Limitations and Future Work
To focus on areas for improvement we would like to be transparent about RTEB’s current limitations and our plans for the long run.
- Benchmark Scope: RTEB is targeted on realistic, retrieval-first use cases. Highly difficult synthetic datasets aren’t a current goal but might be added in the long run.
- Modality: The benchmark currently evaluates text-only retrieval. We plan to include text-image and other multimodal retrieval tasks in future releases.
- Language Coverage: We’re actively working to expand our language coverage, particularly for major languages like Chinese and Arabic, in addition to more low-resource languages. In case you know of high-quality datasets that matches these criteria please tell us.
- Repurposing of QA dataset: About 50% of the present retrieval datasets are repurposed from QA datasets, which could result in issues akin to a powerful lexical overlap between the query and the context, favoring models that depend on keyword matching over true semantic understanding.

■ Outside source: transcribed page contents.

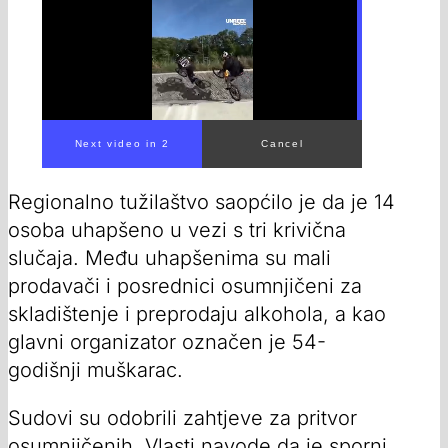
00:00
/
00:54
Regionalno tužilaštvo saopćilo je da je 14
osoba uhapšeno u vezi s tri krivična
slučaja. Među uhapšenima su mali
prodavači i posrednici osumnjičeni za
skladištenje i preprodaju alkohola, a kao
glavni organizator označen je 54-
godišnji muškarac.
Sudovi su odobrili zahtjeve za pritvor
osumnjičenih. Vlasti navode da je sporni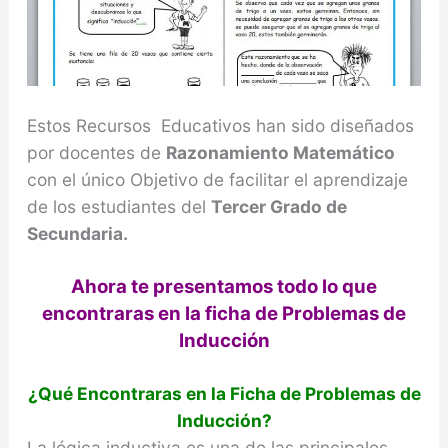
Estos Recursos Educativos han sido diseñados
por docentes de
Razonamiento Matemático
con el único Objetivo de facilitar el aprendizaje
de los estudiantes del
Tercer Grado de
Secundaria.
Ahora te presentamos todo lo que
encontraras en la ficha de Problemas de
Inducción
¿Qué Encontraras en la Ficha de
Problemas de
Inducción?
La lógica inductiva es una de las principales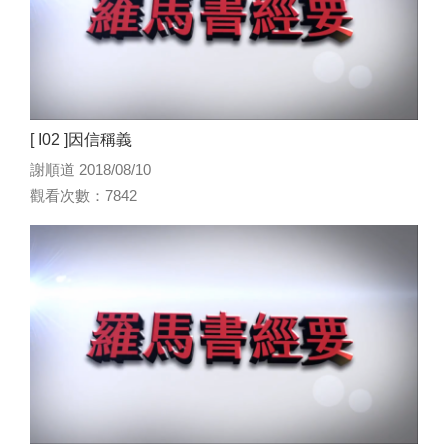
[ I02 ]因信稱義
謝順道 2018/08/10
觀看次數：7842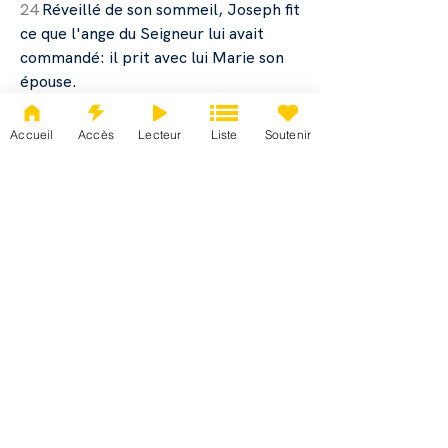
24
Réveillé de son sommeil, Joseph fit
ce que l'ange du Seigneur lui avait
commandé: il prit avec lui Marie son
épouse.
25
Mais il ne la connut point jusqu'à ce
qu'elle enfantât son fils premier-né, à
Accueil
Accès
Lecteur
Liste
Soutenir
qui il donna le nom de Jésus.
Mt 1
Mt 2
Mt 3
Mt 4
Mt 5
Mt 6
Mt 7
Mt 8
Mt 9
Mt 10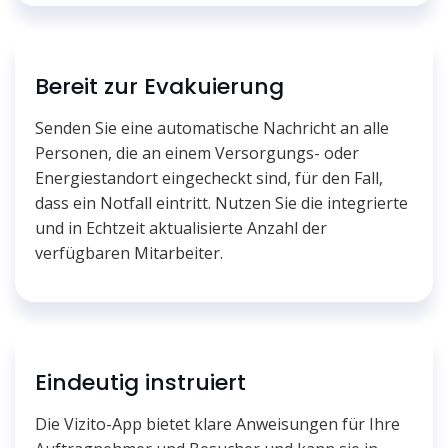
Bereit zur Evakuierung
Senden Sie eine automatische Nachricht an alle
Personen, die an einem Versorgungs- oder
Energiestandort eingecheckt sind, für den Fall,
dass ein Notfall eintritt. Nutzen Sie die integrierte
und in Echtzeit aktualisierte Anzahl der
verfügbaren Mitarbeiter.
Eindeutig instruiert
Die Vizito-App bietet klare Anweisungen für Ihre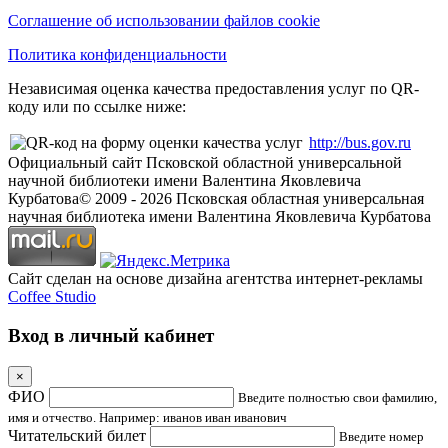
Соглашение об использовании файлов cookie
Политика конфиденциальности
Независимая оценка качества предоставления услуг по QR-
коду или по ссылке ниже:
http://bus.gov.ru
Официальный сайт Псковской областной универсальной
научной библиотеки имени Валентина Яковлевича
Курбатова
© 2009 -
2026
Псковская областная универсальная
научная библиотека имени Валентина Яковлевича Курбатова
Сайт сделан на основе дизайна агентства интернет-рекламы
Coffee Studio
Вход в личный кабинет
×
ФИО
Введите полностью свои фамилию,
имя и отчество. Например: иванов иван иванович
Читательский билет
Введите номер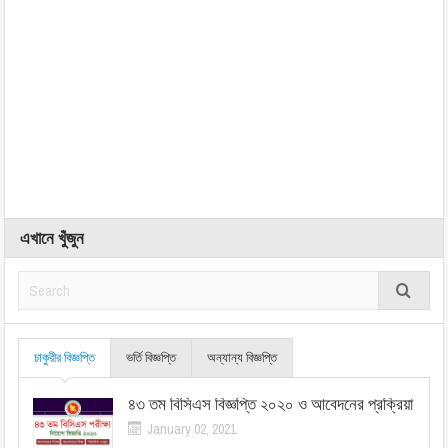
এখানে খুঁজুন
চাকুরীর বিজ্ঞপ্তি
ভর্তি বিজ্ঞপ্তি
অন্যান্য বিজ্ঞপ্তি
৪৩ তম বিসিএস বিজ্ঞপ্তি ২০২০ ও আবেদনের প্রক্রিয়া
January 02, 2021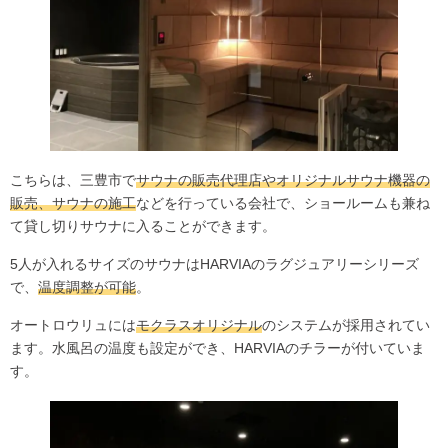
こちらは、三豊市で
サウナの販売代理店やオリジナルサウナ機器の
販売、サウナの施工
などを行っている会社で、ショールームも兼ね
て貸し切りサウナに入ることができます。
5人が入れるサイズのサウナはHARVIAのラグジュアリーシリーズ
で、
温度調整が可能
。
オートロウリュには
モクラスオリジナル
のシステムが採用されてい
ます。水風呂の温度も設定ができ、HARVIAのチラーが付いていま
す。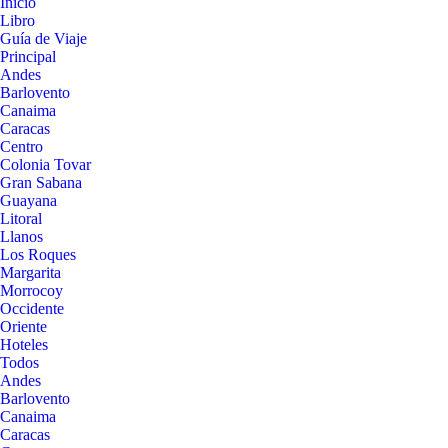
Inicio
Libro
Guía de Viaje
Principal
Andes
Barlovento
Canaima
Caracas
Centro
Colonia Tovar
Gran Sabana
Guayana
Litoral
Llanos
Los Roques
Margarita
Morrocoy
Occidente
Oriente
Hoteles
Todos
Andes
Barlovento
Canaima
Caracas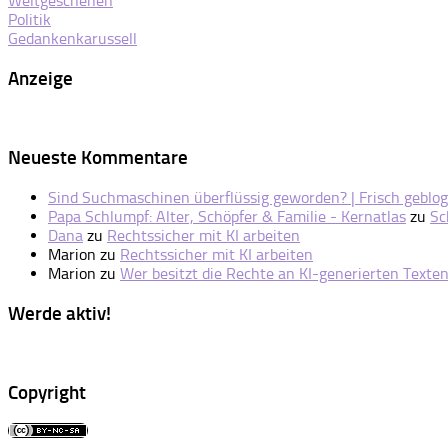
Weltgeschehen
Politik
Gedankenkarussell
Anzeige
Neueste Kommentare
Sind Suchmaschinen überflüssig geworden? | Frisch geblog
Papa Schlumpf: Alter, Schöpfer & Familie - Kernatlas
zu
Sc
Dana
zu
Rechtssicher mit KI arbeiten
Marion
zu
Rechtssicher mit KI arbeiten
Marion
zu
Wer besitzt die Rechte an KI-generierten Texte
Werde aktiv!
Copyright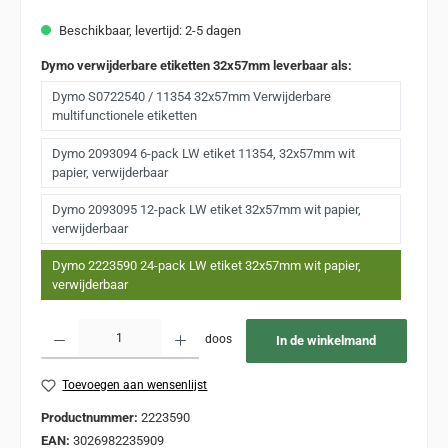
Beschikbaar, levertijd: 2-5 dagen
Dymo verwijderbare etiketten 32x57mm leverbaar als:
Dymo S0722540 / 11354 32x57mm Verwijderbare
multifunctionele etiketten
Dymo 2093094 6-pack LW etiket 11354, 32x57mm wit
papier, verwijderbaar
Dymo 2093095 12-pack LW etiket 32x57mm wit papier,
verwijderbaar
Dymo 2223590 24-pack LW etiket 32x57mm wit papier,
verwijderbaar
Producthoeveelheid: Voer de gewenste hoeveelheid in of gebruik de knoppen om de
doos
In de winkelmand
Toevoegen aan wensenlijst
Productnummer:
2223590
EAN:
3026982235909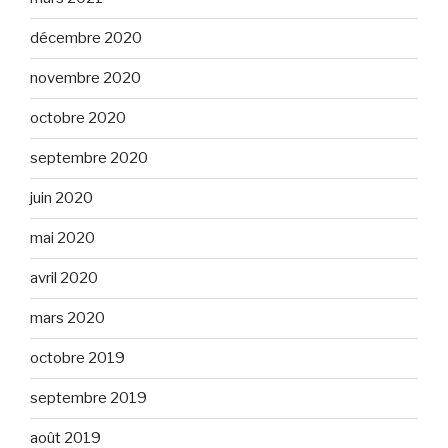
décembre 2020
novembre 2020
octobre 2020
septembre 2020
juin 2020
mai 2020
avril 2020
mars 2020
octobre 2019
septembre 2019
août 2019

- Private datasets: To check for generalization, we utilize private datasets which can be only accessible to MTEB maintainers. To keep up fairness, all maintainers commit to not publishing models trained on these datasets and only testing on these private datasets through public channels, ensuring no company or individual receives unfair benefits.
Our goal is for RTEB to develop into a community-trusted standard for retrieval evaluation.
The RTEB leaderboard is accessible today on Hugging Face as an element of the brand new Retrieval section on the MTEB leaderboard. We invite you to ascertain it out, evaluate your models, and join us in constructing a greater, more reliable benchmark for all the AI community.